Ang reiterated that all valid concerns raised against the project are being taken into consideration in the Detailed Engineering Design phase for the project—which is just starting. This is the phase in the project’s development where the features and alignment of the project is determined.

The features of the project, such as its Bus Rapid Transit, bike lanes, pedestrian walkways, and other features will also be finalized during this stage, he said.

“Right now, what we have is a basic alignment, developed with, and approved by government. And while this basic alignment already avoids Intramuros, it is by no means final. Other areas that people will have issues with, can still be adjusted, based on inputs from government and stakeholders during the detailed engineering design stage,” Ang emphasized.

Ang cited as example another area critics are concerned about, the Arroceros Forest Park. In the current basic alignment, the section of the PAREX runs alongside the area. However, this can easily be remedied, via multiple engineering options. This includes raising or lowering the expressway, or moving it altogether.

“The bottom line is, we are committed to do this right, and nothing will get done without full approval of government. In the coming weeks, we will present visuals of what this infrastructure will look like and we assure you it will be adaptive, inclusive and ecologically resilient benefitting not just a few, but all of us,” Ang said.

Ang reiterated that the company’s commitment to ensure the project is done correctly and sustainably, is evidenced by its intent on getting on board top urban planners and green architects to help ensure it will be a viable, responsible, and sustainable long-term solution to many problems that have affected Metro Manila for so long.

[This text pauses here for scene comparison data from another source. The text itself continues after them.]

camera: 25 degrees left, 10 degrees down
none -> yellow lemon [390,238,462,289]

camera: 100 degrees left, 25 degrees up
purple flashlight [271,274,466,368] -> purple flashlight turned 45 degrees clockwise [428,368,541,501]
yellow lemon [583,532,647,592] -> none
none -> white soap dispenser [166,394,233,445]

Ang cited that while the PAREX’s design and alignment can be easily adapted to various needs, what’s harder to address are encroachments already made on the Pasig River’s easements.

These include permanent and temporary structures built on the easement by businesses, factories, and even residential communities along the river.

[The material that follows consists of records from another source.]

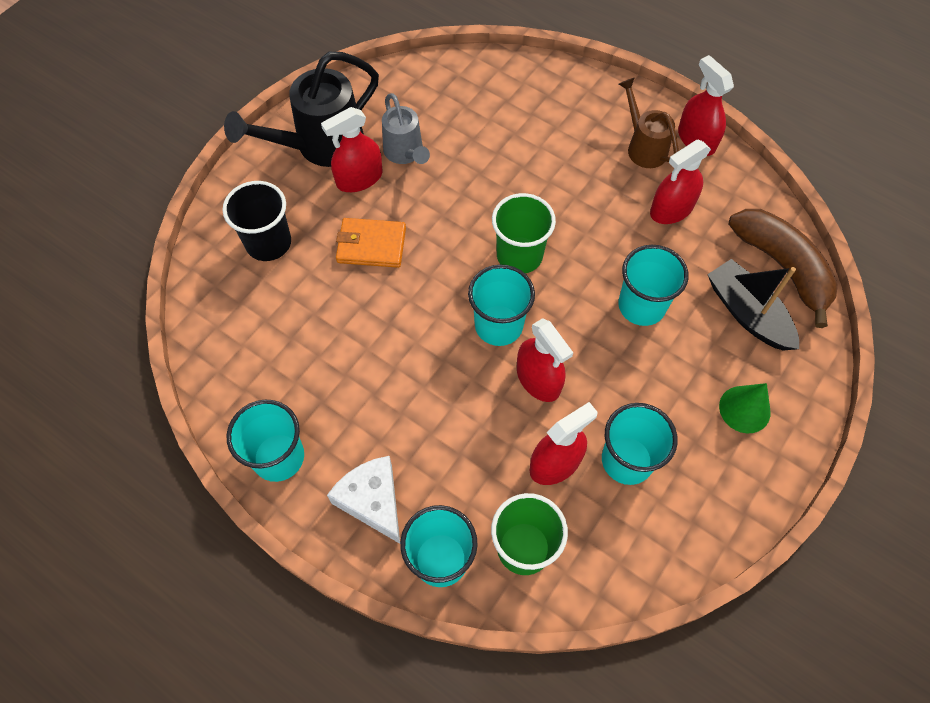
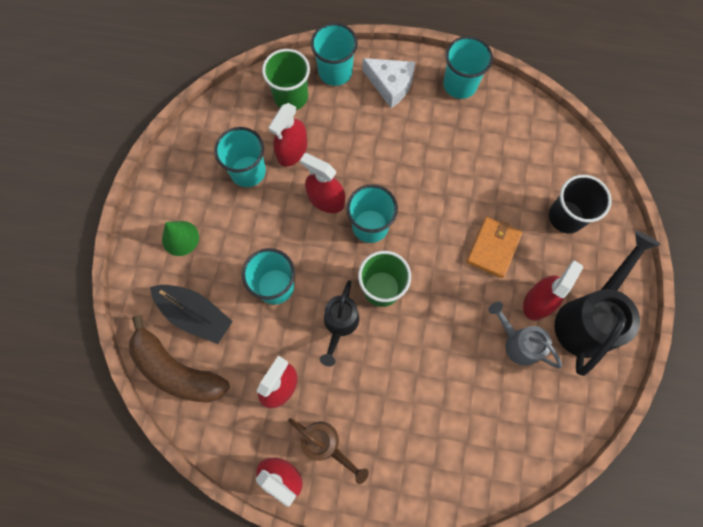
camera: 155 degrees right, 10 degrees up
orange wallet [336,218,406,268] -> orange wallet turned 45 degrees counterclockwise [466,217,522,278]
none -> black watering can [320,280,359,366]

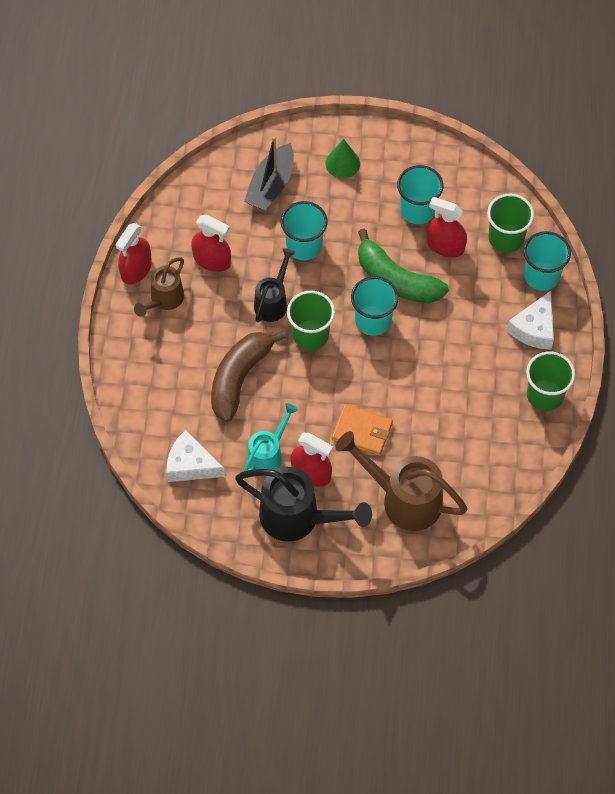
camera: 85 degrees right, 10 degrees down
brown banana [129,315,230,403] -> brown banana moved to [211,331,286,422]
red spray bottle [300,153,345,213] -> green banana [358,229,449,303]
black watering can [320,280,359,366] -> black watering can turned 105 degrees clockwise [254,248,295,322]
turquoise cup [443,36,493,99] -> green cup [526,351,575,411]
grey watering can [488,302,562,369] -> turquoise watering can [243,403,298,472]
black cup [549,175,612,233] -> brown watering can [335,431,468,531]
none -> white cheese [167,430,225,482]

These structures are actually among the many reasons why the river remains polluted, despite numerous efforts to rehabilitate it, and why flooding continues to worsen,” Ang said.

“We want to make life better for the greater number of Filipinos—those who drive, those who commute, those making a living, and even those who prefer to walk or bike through a nice riverside, to get to their destination. This is why PAREX is inclusive,” Ang said.

“We cannot afford just a solution that will build landscaped walkways and beautify the surroundings but does not solve the very real urban problems affecting millions of Filipinos everyday, that have sadly become so normalized in our society, that some would rather not do anything instead of disrupting the status quo,” he said.